Arriving a little after the start of the show we slipped into our seats for the precursor to the main Hastings Storytelling Festival event – the new Hammer and Tongue national slam champion, Theresa Lola.
Theresa in a Nigerian-born poet, who, by her own admission, finds it hard to write happy words. She claims if we speak to her after the show we’ll see another side to her – but her poetry certainly isn’t up-beat. Rather it dwells on death and loss.
However, that said, it is introspective and thoughtful stuff, and provides a real counterpoint to Benjamin Zephania…who, we are told, watched Theresa’s entire set from the wings with rapt attention.

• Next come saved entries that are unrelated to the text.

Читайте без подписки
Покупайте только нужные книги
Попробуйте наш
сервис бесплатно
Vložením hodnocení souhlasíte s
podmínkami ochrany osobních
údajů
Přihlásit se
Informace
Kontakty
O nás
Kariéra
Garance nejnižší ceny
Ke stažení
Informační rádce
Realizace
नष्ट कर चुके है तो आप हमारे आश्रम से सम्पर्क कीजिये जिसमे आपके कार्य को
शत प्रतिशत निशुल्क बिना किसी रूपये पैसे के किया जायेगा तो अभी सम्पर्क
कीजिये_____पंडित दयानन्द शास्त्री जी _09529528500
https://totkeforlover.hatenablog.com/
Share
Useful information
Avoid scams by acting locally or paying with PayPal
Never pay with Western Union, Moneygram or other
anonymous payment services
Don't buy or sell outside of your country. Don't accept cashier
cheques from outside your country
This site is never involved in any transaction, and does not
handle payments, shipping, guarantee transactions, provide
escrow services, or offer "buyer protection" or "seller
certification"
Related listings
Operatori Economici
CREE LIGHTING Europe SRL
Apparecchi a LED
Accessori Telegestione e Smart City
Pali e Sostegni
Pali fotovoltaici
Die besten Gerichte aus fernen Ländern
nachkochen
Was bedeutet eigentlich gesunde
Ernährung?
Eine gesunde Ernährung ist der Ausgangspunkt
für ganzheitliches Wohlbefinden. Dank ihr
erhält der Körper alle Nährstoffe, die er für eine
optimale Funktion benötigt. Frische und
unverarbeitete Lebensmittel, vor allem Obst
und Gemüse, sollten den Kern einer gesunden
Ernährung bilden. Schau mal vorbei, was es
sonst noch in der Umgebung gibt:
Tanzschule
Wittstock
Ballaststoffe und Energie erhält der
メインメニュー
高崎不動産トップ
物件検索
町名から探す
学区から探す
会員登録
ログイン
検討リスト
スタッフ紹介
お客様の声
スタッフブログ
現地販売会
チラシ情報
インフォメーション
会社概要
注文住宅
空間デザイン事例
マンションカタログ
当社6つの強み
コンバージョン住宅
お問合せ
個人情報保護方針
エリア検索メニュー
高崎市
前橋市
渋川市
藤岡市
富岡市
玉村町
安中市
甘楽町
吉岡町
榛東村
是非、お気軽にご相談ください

Possibly her least gloomy number is an ode to Moss Def – written after she learnt that her favourite hip-hop star was quitting the business. She realises that performing it now that he is returning to the live scene is a little awkward – but still it holds water and has the audience’s full attention.
And then it was the turn of Benjamin Zephania and the Revolutionary Minds to hit the stage – after an obligatory interval where pre-ordered drinks were collected from the bar and nobody bought an ice cream from the nice lady at the front of the auditorium.
Benjamin is out on the road touring his new album (‘Revolutionary Minds’), and he couldn’t have failed to include Hastings on the run as this was where the LP was recorded and produced.
The themes of his latest offering are, as might be expected, ones of global importance. Politics and the environment are his passions, and he rails against injustice and tyranny at every opportunity whilst at the same time carrying his audience with an infectious smile and a pounding dub rhythm that did exactly what the night needed – lifted the majority of people from their seats and had them dancing down the front and in the aisles within minutes.